New Delhi, April 9: Safeguard duties on a range of steel products to help domestic steel makers will hit the export prospects of the engineering sector, which is an end-user of this steel.
"This is a discriminatory judgment and does not take into account the impact the safeguard duty will have on global competitiveness of user industries," T.S. Bhasin, chairman of EEPC India, said.
The safeguard duty order said the extended duty will apply to hot-rolled flat products of non-alloy and other alloy steel in coils of 600mm width. It would start at 20 per cent, minus any existing anti-dumping duty, and be lowered gradually to 10 per cent by March 2018.
Officials said it would be 18 per cent after six months till March 2017, 15 per cent till September 2017, and 10 per cent from then till March 2018.
Engineering exports have suffered because of the global slowdown and the safeguard duties could further affect shipments from the country.
The share of engineering in India's total exports is around 20 per cent and primarily exports are of low and medium technology-intensive engineering goods.
The share of high-tech goods is less than 6 per cent of the overall engineering exports basket. The bulk of the engineering exports basket is accounted for by small and medium enterprises.

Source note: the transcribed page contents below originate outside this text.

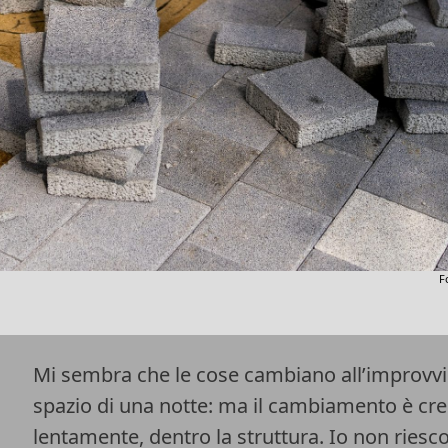
F
Mi sembra che le cose cambiano all’improvvi
spazio di una notte: ma il cambiamento è cre
lentamente, dentro la struttura. Io non riesco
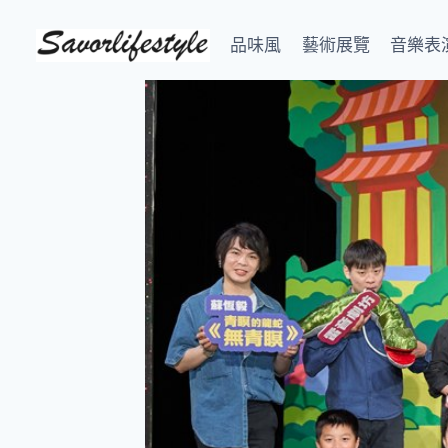
Skip
to
品味風
藝術展覽
音樂表
content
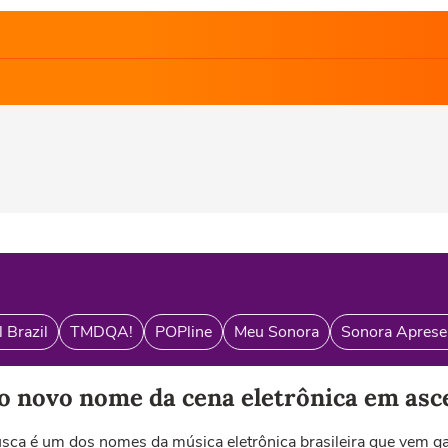
 Brazil
TMDQA!
POPline
Meu Sonora
Sonora Aprese
 novo nome da cena eletrônica em asc
sca é um dos nomes da música eletrônica brasileira que vem 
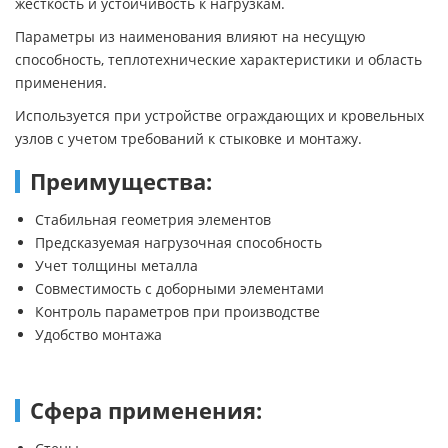
жесткость и устойчивость к нагрузкам.
Параметры из наименования влияют на несущую
способность, теплотехнические характеристики и область
применения.
Используется при устройстве ограждающих и кровельных
узлов с учетом требований к стыковке и монтажу.
Преимущества:
Стабильная геометрия элементов
Предсказуемая нагрузочная способность
Учет толщины металла
Совместимость с доборными элементами
Контроль параметров при производстве
Удобство монтажа
Сфера применения:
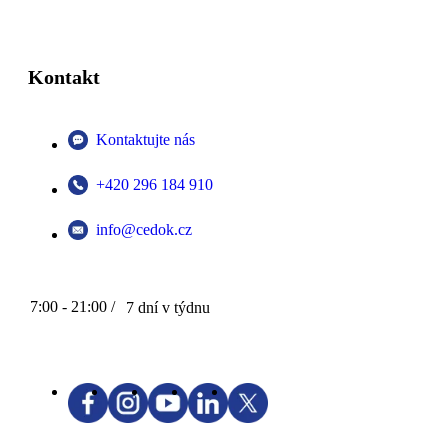
Kontakt
Kontaktujte nás
+420 296 184 910
info@cedok.cz
7:00 - 21:00 /
7 dní v týdnu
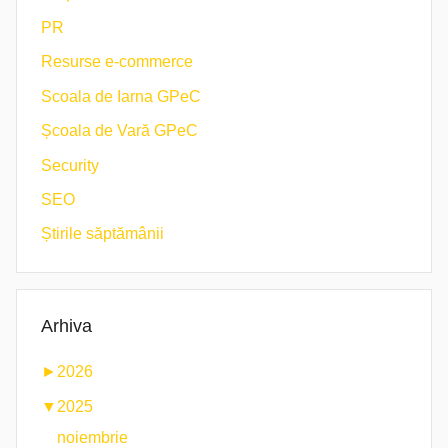
PR
Resurse e-commerce
Scoala de Iarna GPeC
Școala de Vară GPeC
Security
SEO
Știrile săptămânii
Arhiva
►
2026
▼
2025
noiembrie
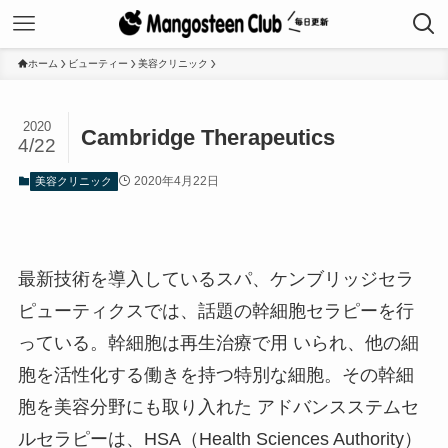
ホーム
ビューティー
美容クリニック
2020
Cambridge Therapeutics
4/22
2020年4月22日
美容クリニック
最新技術を導入しているスパ、ケンブリッジセラ
ピューティクスでは、話題の幹細胞セラピーを行
っている。幹細胞は再生治療で用 いられ、他の細
胞を活性化する働きを持つ特別な細胞。その幹細
胞を美容分野にも取り入れた アドバンスステムセ
ルセラピーは、HSA（Health Sciences Authority）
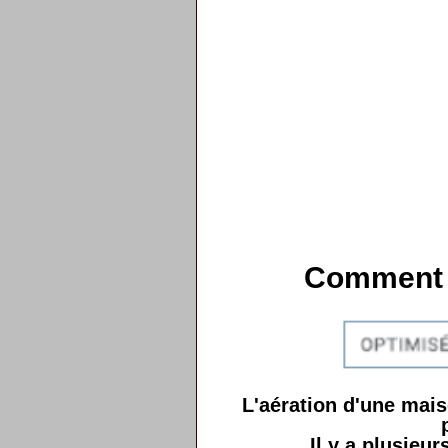
Comment b
L'aération d'une mai
Il y a plusieur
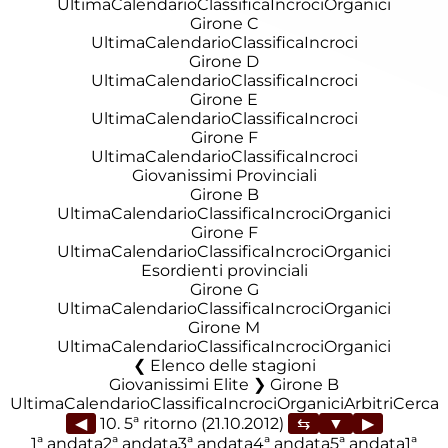
Ultima
Calendario
Classifica
Incroci
Organici
Girone C
Ultima
Calendario
Classifica
Incroci
Girone D
Ultima
Calendario
Classifica
Incroci
Girone E
Ultima
Calendario
Classifica
Incroci
Girone F
Ultima
Calendario
Classifica
Incroci
Giovanissimi Provinciali
Girone B
Ultima
Calendario
Classifica
Incroci
Organici
Girone F
Ultima
Calendario
Classifica
Incroci
Organici
Esordienti provinciali
Girone G
Ultima
Calendario
Classifica
Incroci
Organici
Girone M
Ultima
Calendario
Classifica
Incroci
Organici
Elenco delle stagioni
Giovanissimi Elite ❯ Girone B
Ultima
Calendario
Classifica
Incroci
Organici
Arbitri
Cerca
◀
10. 5ª ritorno (21.10.2012)
▶
1ª andata
2ª andata
3ª andata
4ª andata
5ª andata
1ª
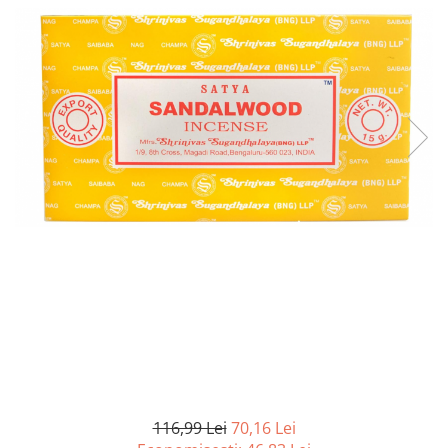
Curatenie si intretinere
Decoratiuni
Gradinarit
Hobby-uri creative
Iluminat & Electrice
Jaluzele
Kit-uri automatizari porti si usi
garaj
Mobila dormitor
Mobila gradina & terasa
Mobila Living & Dining
Organizare si depozitare
Rafturi
Sanitare
Scule electrice si unelte
Silicon, spume si solutii tehnice
Sisteme Incalzire
116,99 Lei
70,16 Lei
Textile si covoare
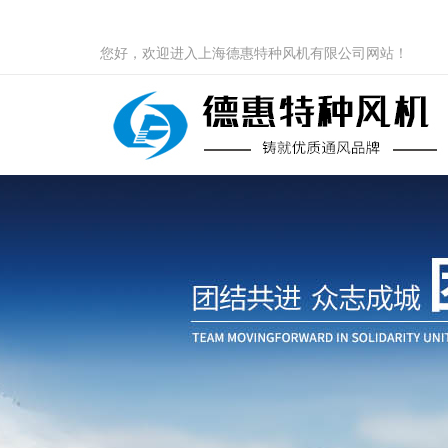
您好，欢迎进入上海德惠特种风机有限公司网站！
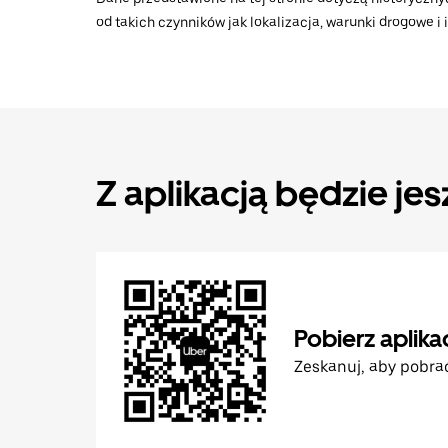
od takich czynników jak lokalizacja, warunki drogowe i
Z aplikacją będzie jes
Pobierz aplika
Zeskanuj, aby pobra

"There was no case for the continuation of a safeguard duty and that too till March 2018, when there are already indications that global prices of steel have started to increase," Basin said.
The safeguard duty not only makes engineering exports uncompetitive, but there is also no reason for the levy on HR coils, which is a basic raw material for engineering products, especially when a minimum import price has been fixed.
"Protection to one sector should not spell a death knell for the user industries, which are also battling the global slowdown and domestic demand compression," he said.
Among the top 25 importers of India's engineering exports during April-February 2015-16, only seven recorded a growth in imports from India. For the remaining 18 countries, India saw lower overseas shipment, according to export data.
The data indicated that the decline in engineering exports has been higher than that of the overall merchandise exports. However, the pace of decline in engineering exports decelerated in February compared with the previous two months.